**TRY IT**
Repeat, exactly as written, the line containing "left elbow: (921, 309, 8)" and each line after it through the end of the data.

----- DATA SECTION

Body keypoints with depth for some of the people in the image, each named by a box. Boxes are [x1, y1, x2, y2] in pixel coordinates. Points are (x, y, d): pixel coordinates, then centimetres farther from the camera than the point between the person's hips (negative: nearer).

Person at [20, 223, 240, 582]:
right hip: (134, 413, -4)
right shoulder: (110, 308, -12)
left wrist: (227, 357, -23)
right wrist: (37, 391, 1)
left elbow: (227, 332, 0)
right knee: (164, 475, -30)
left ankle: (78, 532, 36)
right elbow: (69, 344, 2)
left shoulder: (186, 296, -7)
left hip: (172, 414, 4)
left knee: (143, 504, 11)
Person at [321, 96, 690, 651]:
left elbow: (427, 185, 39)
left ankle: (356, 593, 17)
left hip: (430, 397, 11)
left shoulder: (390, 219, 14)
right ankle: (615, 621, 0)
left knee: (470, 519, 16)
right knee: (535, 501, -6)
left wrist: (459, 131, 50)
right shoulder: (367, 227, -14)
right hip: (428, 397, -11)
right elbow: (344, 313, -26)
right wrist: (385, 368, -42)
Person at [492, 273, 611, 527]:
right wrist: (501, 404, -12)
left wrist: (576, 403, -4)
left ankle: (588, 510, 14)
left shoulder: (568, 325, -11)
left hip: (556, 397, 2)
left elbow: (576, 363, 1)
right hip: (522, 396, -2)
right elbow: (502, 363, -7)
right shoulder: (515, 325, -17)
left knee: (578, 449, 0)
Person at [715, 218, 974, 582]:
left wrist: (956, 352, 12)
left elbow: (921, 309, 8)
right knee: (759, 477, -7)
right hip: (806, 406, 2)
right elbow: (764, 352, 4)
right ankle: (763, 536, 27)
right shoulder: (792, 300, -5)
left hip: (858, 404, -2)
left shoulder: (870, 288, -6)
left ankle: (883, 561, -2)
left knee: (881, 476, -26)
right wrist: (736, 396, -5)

----------

**TASK SOLUTION**
left elbow: (921, 309, 8)
right knee: (759, 477, -7)
right hip: (806, 406, 2)
right elbow: (764, 352, 4)
right ankle: (763, 536, 27)
right shoulder: (792, 300, -5)
left hip: (858, 404, -2)
left shoulder: (870, 288, -6)
left ankle: (883, 561, -2)
left knee: (881, 476, -26)
right wrist: (736, 396, -5)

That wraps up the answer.